Totals: SEGWAY E45E scores 27, HIBOY KS4 Pro scores 22.
Based on the scoring, the SEGWAY E45E is our overall winner. When the spreadsheets are closed and the tools are put away, the Segway E45E simply feels like the scooter that will ask less of you and give more back in calm, predictable service. It's not the sort of machine that makes you brag to your friends, but it is the one you'll instinctively reach for on a cold Monday morning when you just need to get to work without surprises.
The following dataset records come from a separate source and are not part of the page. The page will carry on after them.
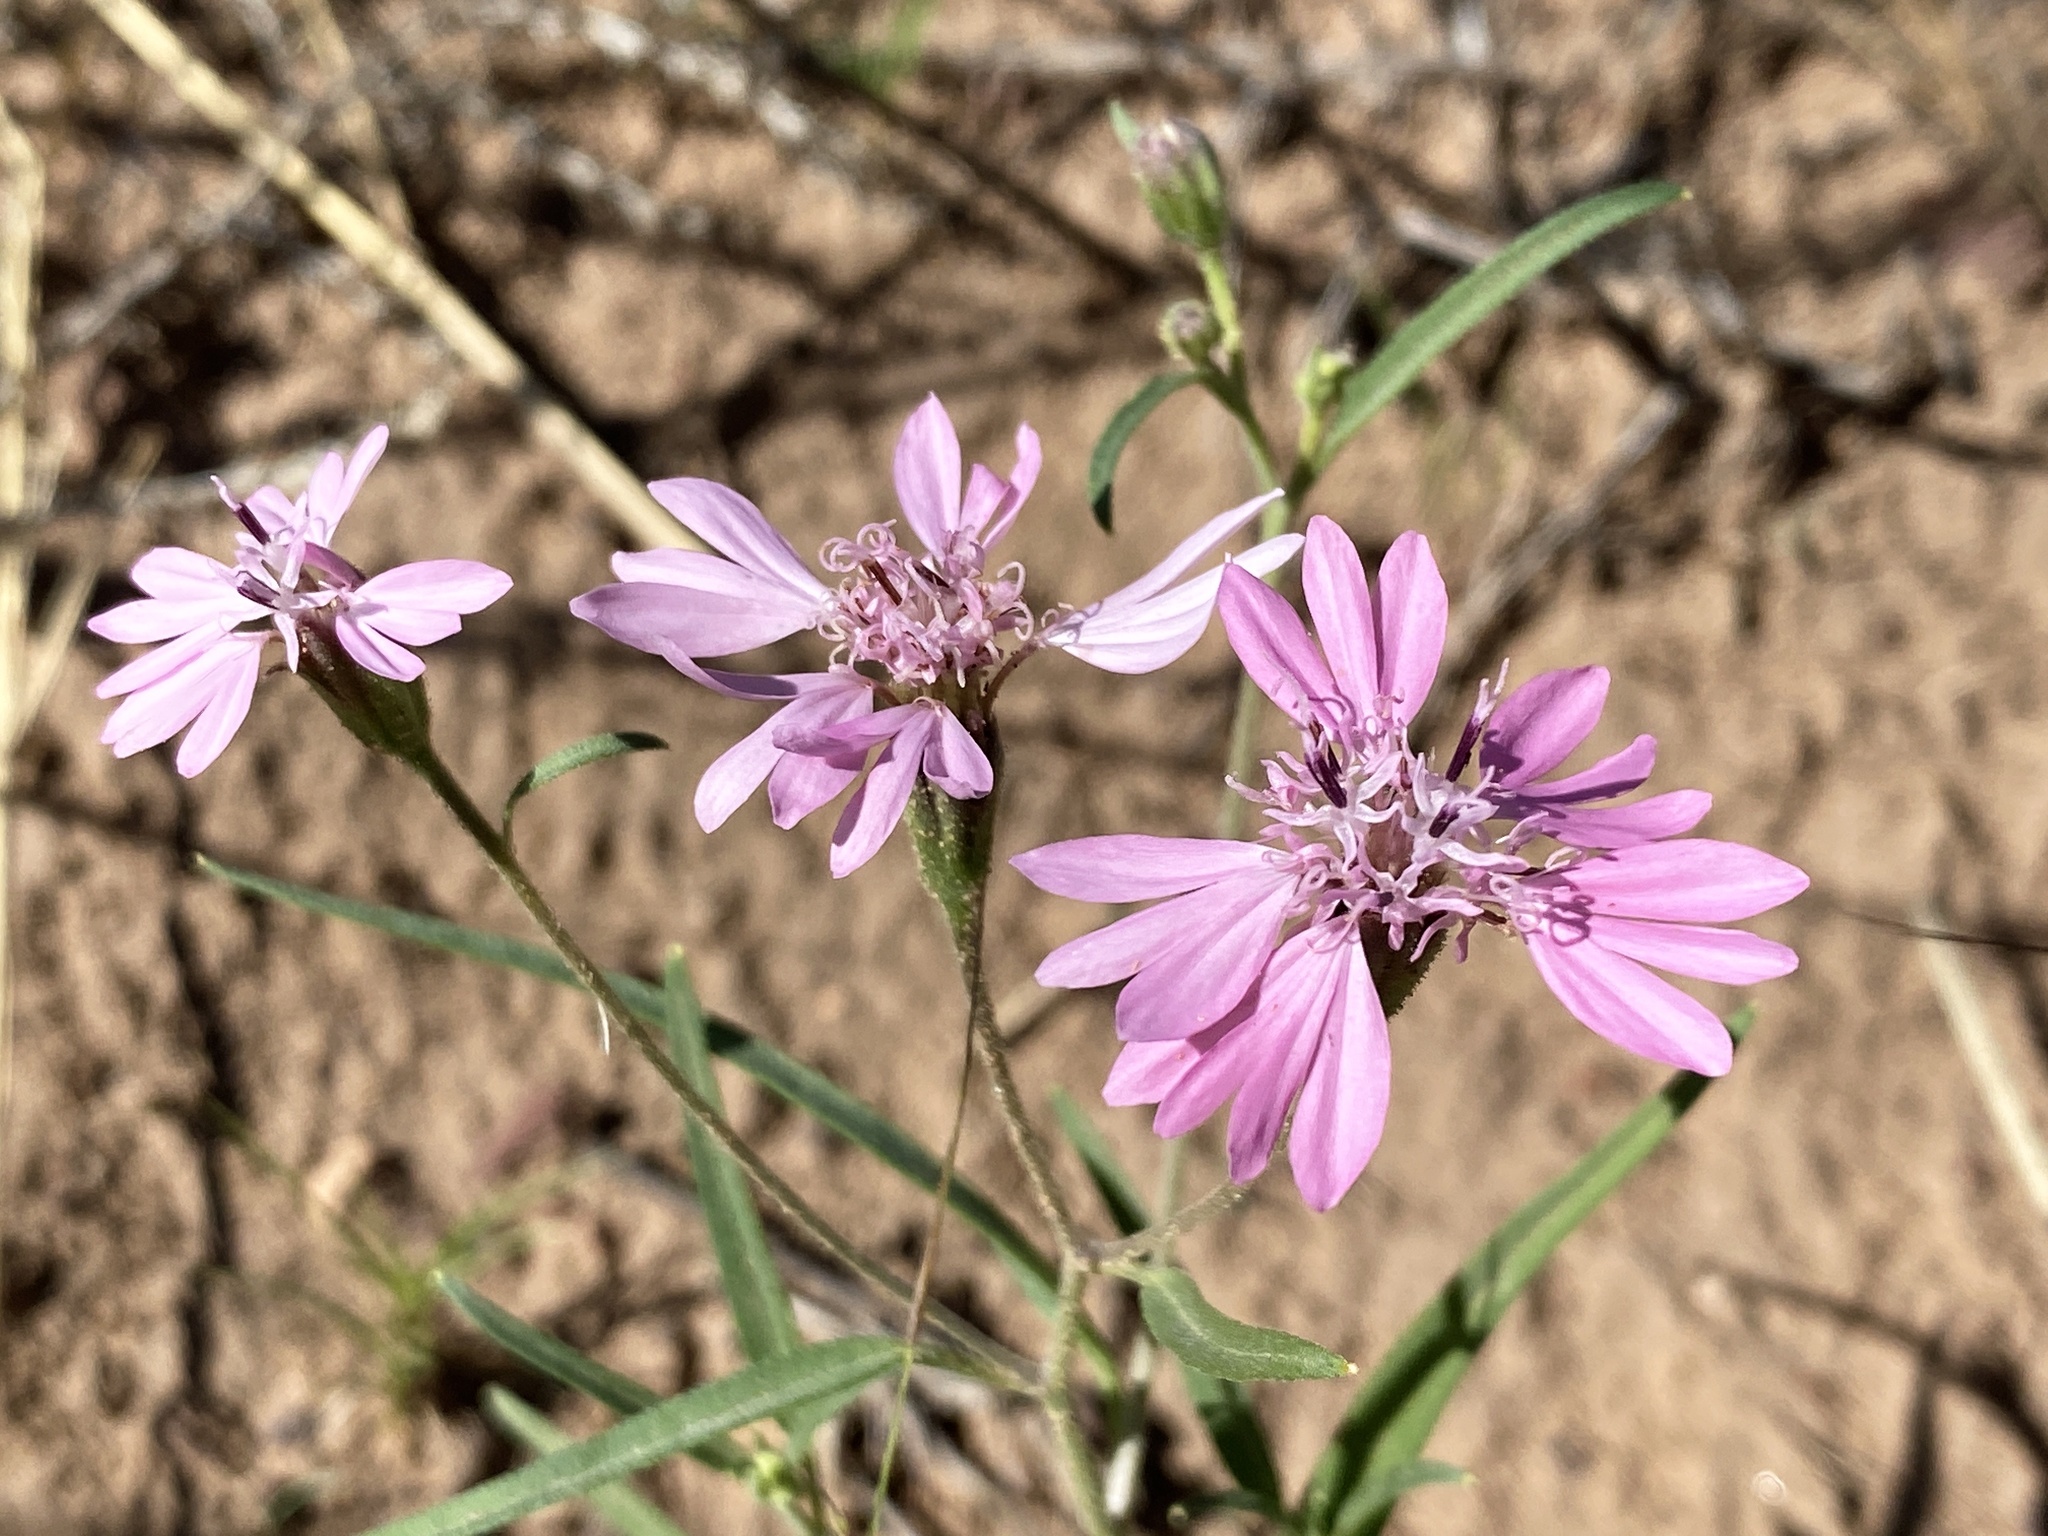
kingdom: Plantae
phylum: Tracheophyta
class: Magnoliopsida
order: Asterales
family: Asteraceae
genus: Palafoxia
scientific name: Palafoxia sphacelata
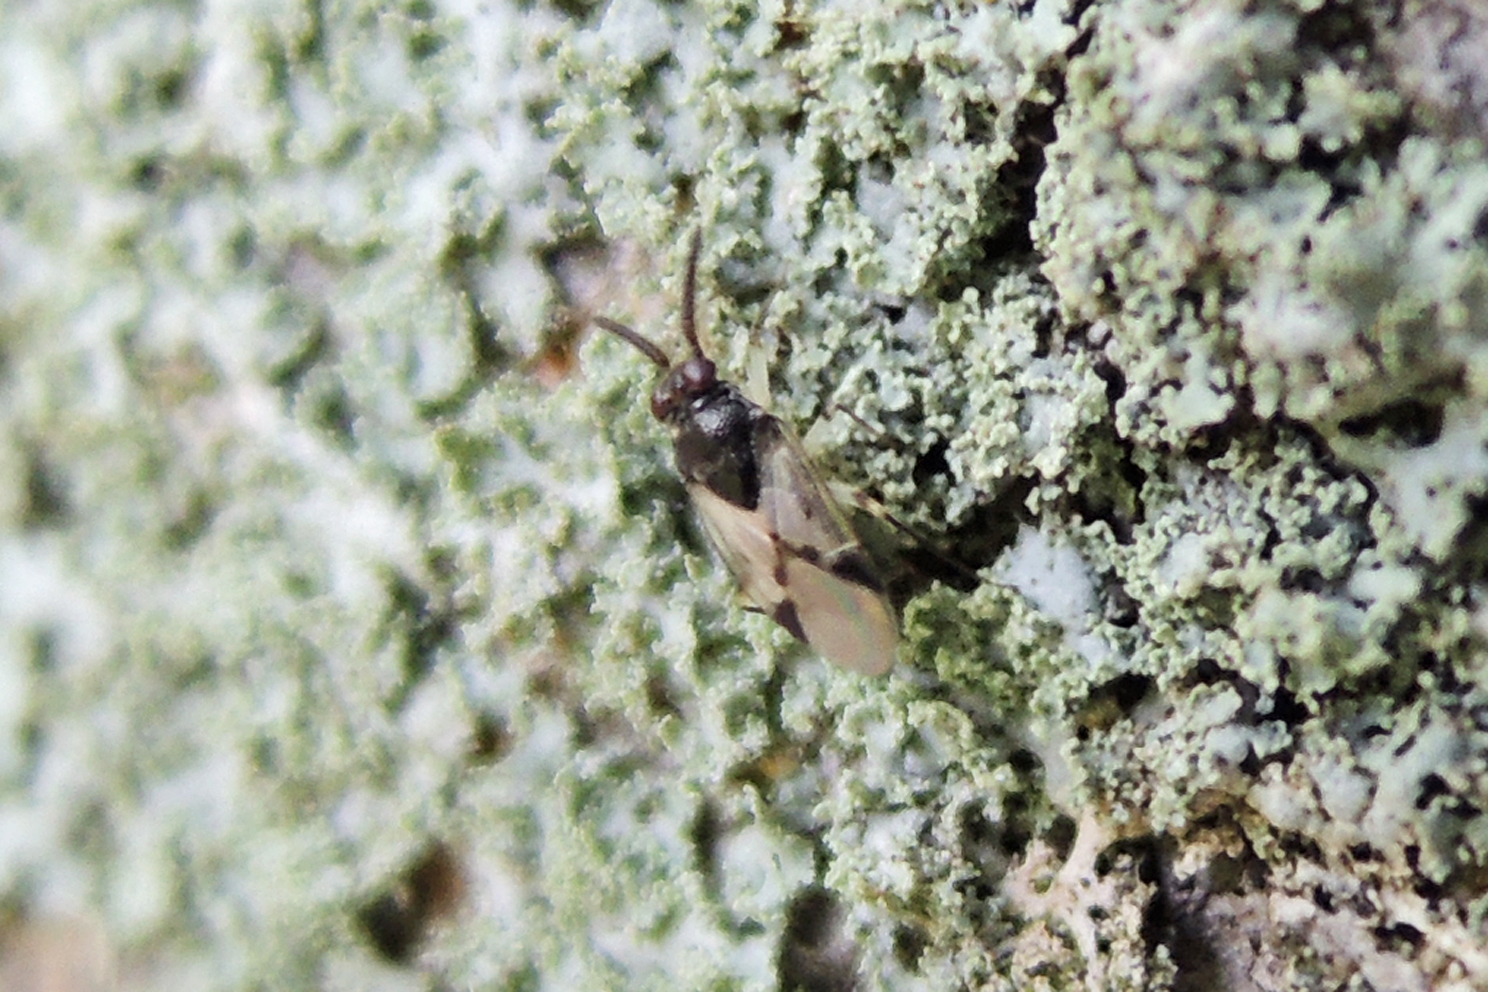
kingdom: Animalia
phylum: Arthropoda
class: Insecta
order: Hemiptera
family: Miridae
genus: Corticoris
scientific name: Corticoris signatus
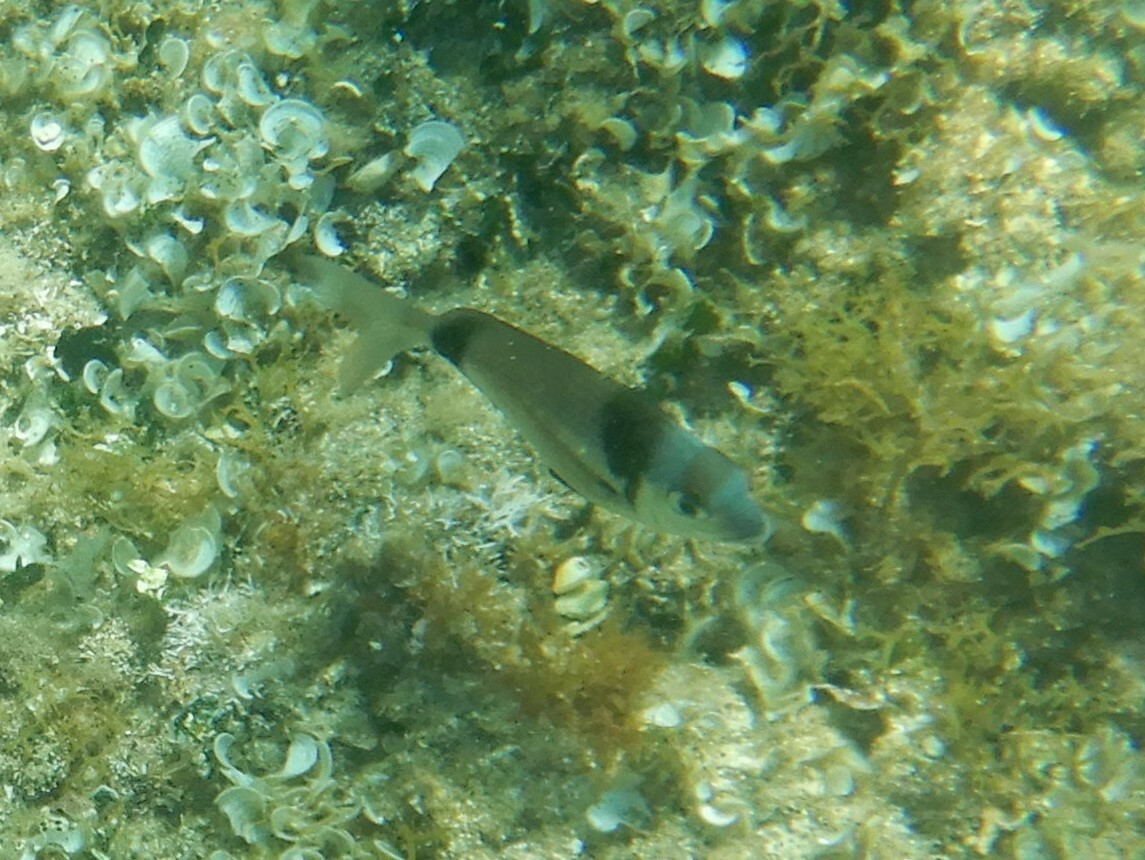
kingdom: Animalia
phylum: Chordata
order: Perciformes
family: Sparidae
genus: Diplodus
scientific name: Diplodus vulgaris
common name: Common two-banded seabream
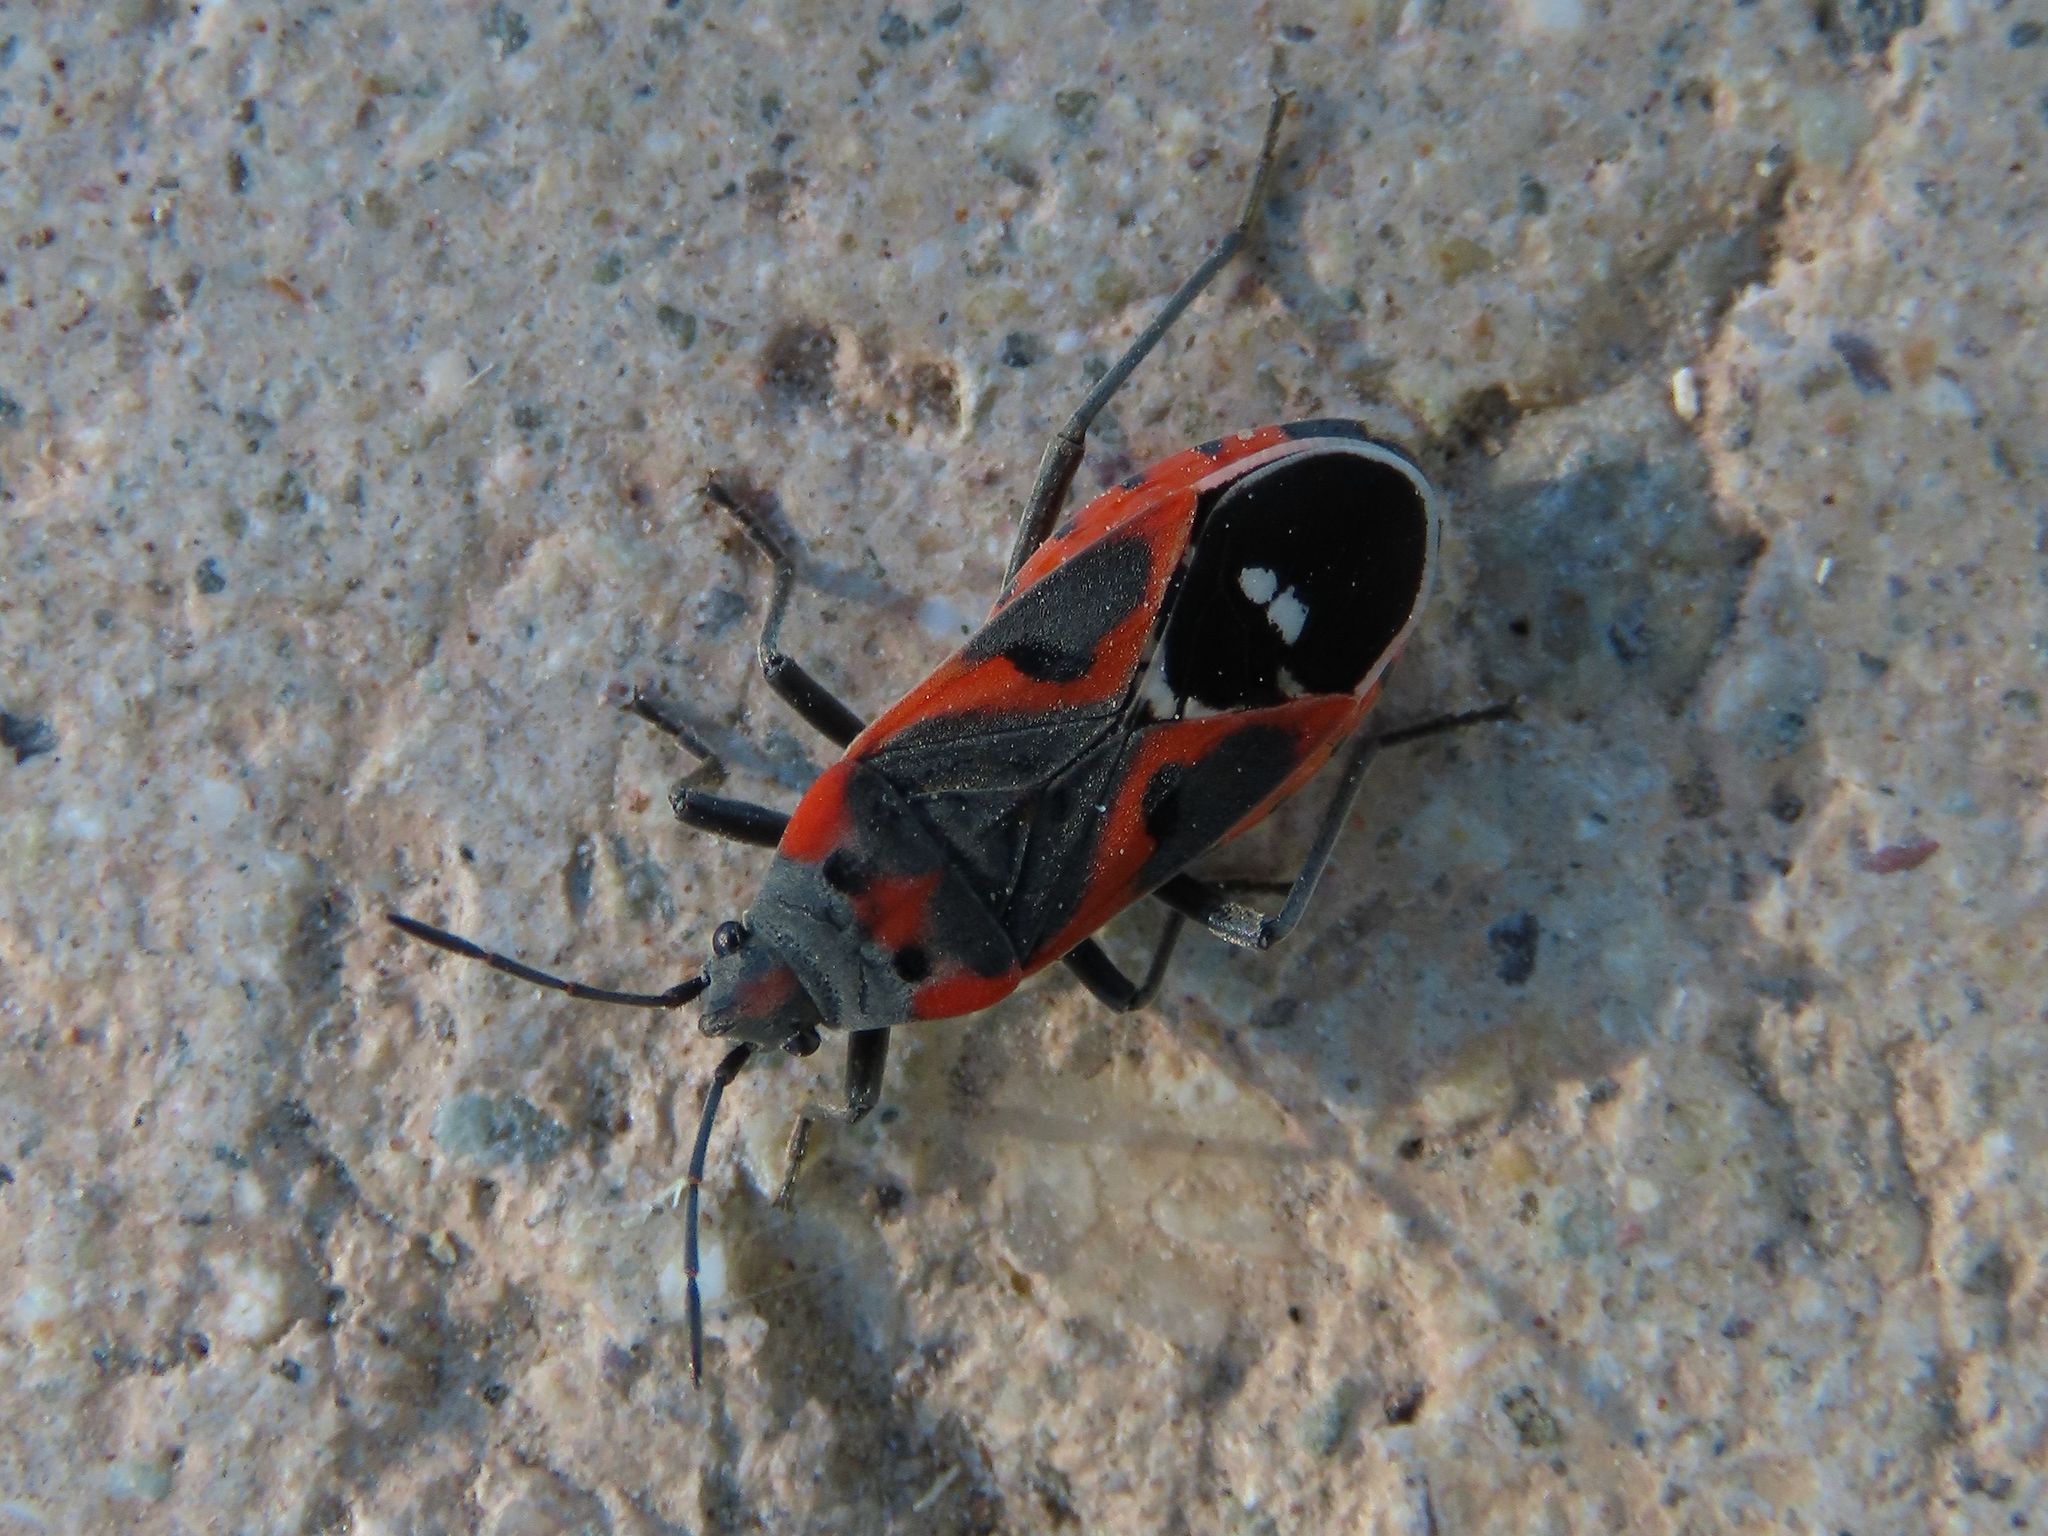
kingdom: Animalia
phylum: Arthropoda
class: Insecta
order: Hemiptera
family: Lygaeidae
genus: Lygaeus
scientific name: Lygaeus kalmii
The Hiboy KS4 Pro charms with its energy and generosity on features for the price, and if your budget is tight and you crave a bit more punch, it can absolutely be the right choice. But as a daily companion, mile after mile, the Segway's quiet competence and maturity win out.
That's our verdict when we try to stay objective – but hey, riding is mostly about emotions anyway, so pick the one that will make you look forward to your commute every single day.